• [Brief]
Among the entries below, extract exactly the lines that run from the one with "Q_dh, June: 9029 -> 6000" through the one with "V_tes_ch, March: 5015 -> 8000", both ends included.

• [The data]
------------------------------------------------

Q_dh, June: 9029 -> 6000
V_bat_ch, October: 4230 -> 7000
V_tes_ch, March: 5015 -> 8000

------------------------------------------------

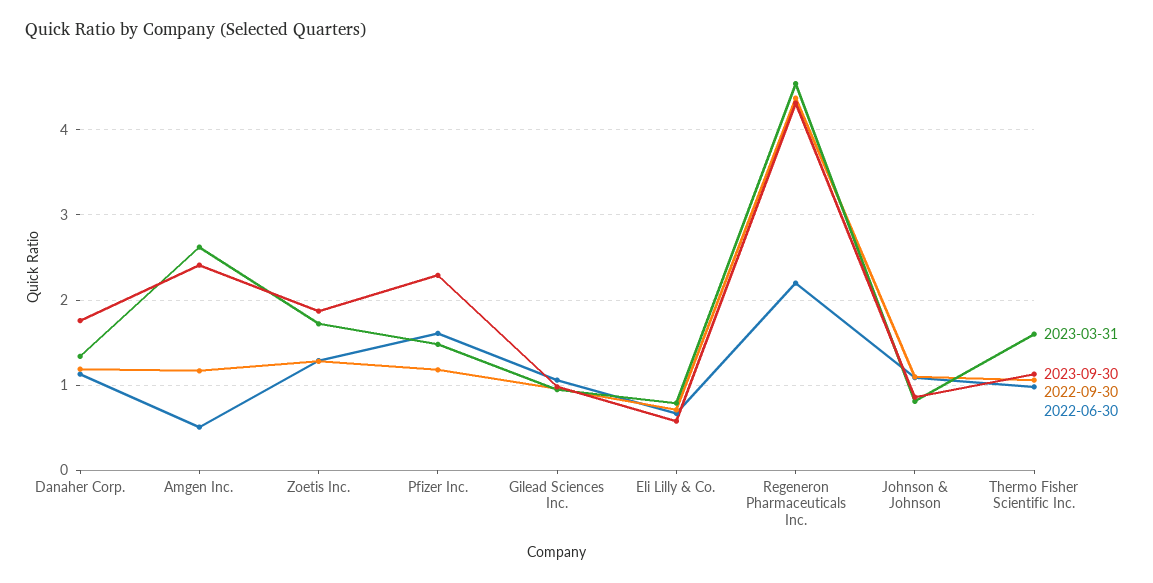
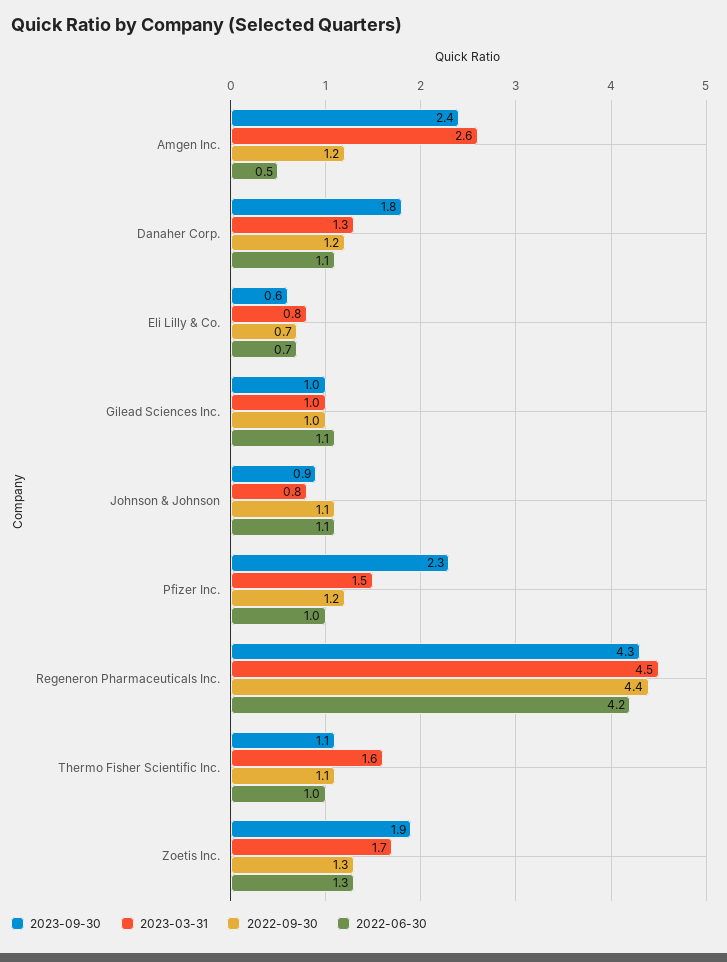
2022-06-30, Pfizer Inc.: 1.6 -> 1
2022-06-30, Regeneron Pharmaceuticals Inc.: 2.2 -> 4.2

------------------------------------------------

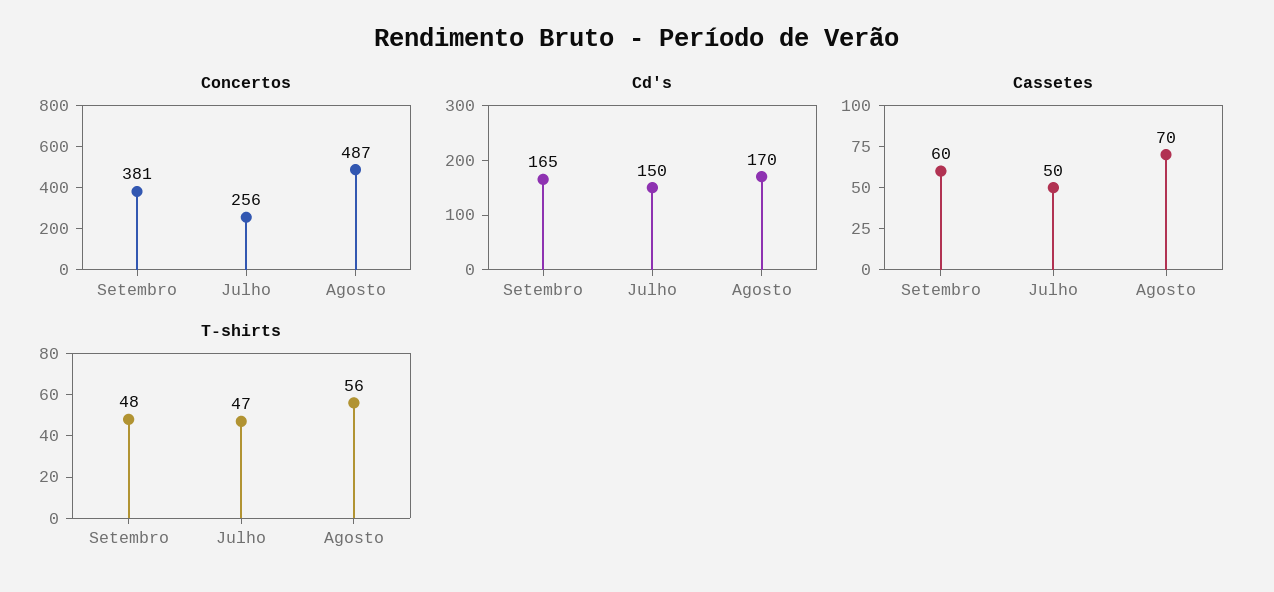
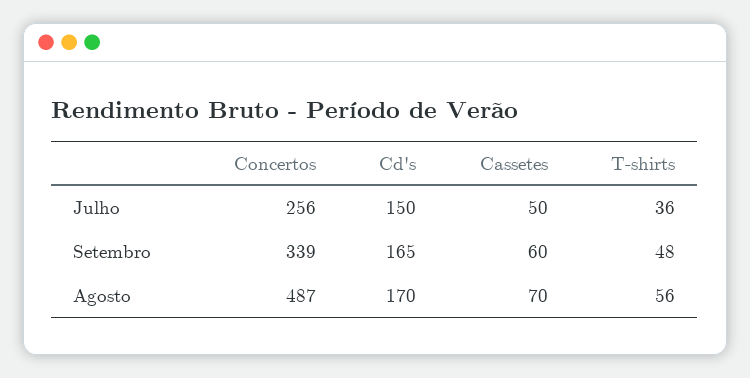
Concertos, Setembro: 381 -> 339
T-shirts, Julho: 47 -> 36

------------------------------------------------

• [Solved exercise]
Q_dh, June: 9029 -> 6000
V_bat_ch, October: 4230 -> 7000
V_tes_ch, March: 5015 -> 8000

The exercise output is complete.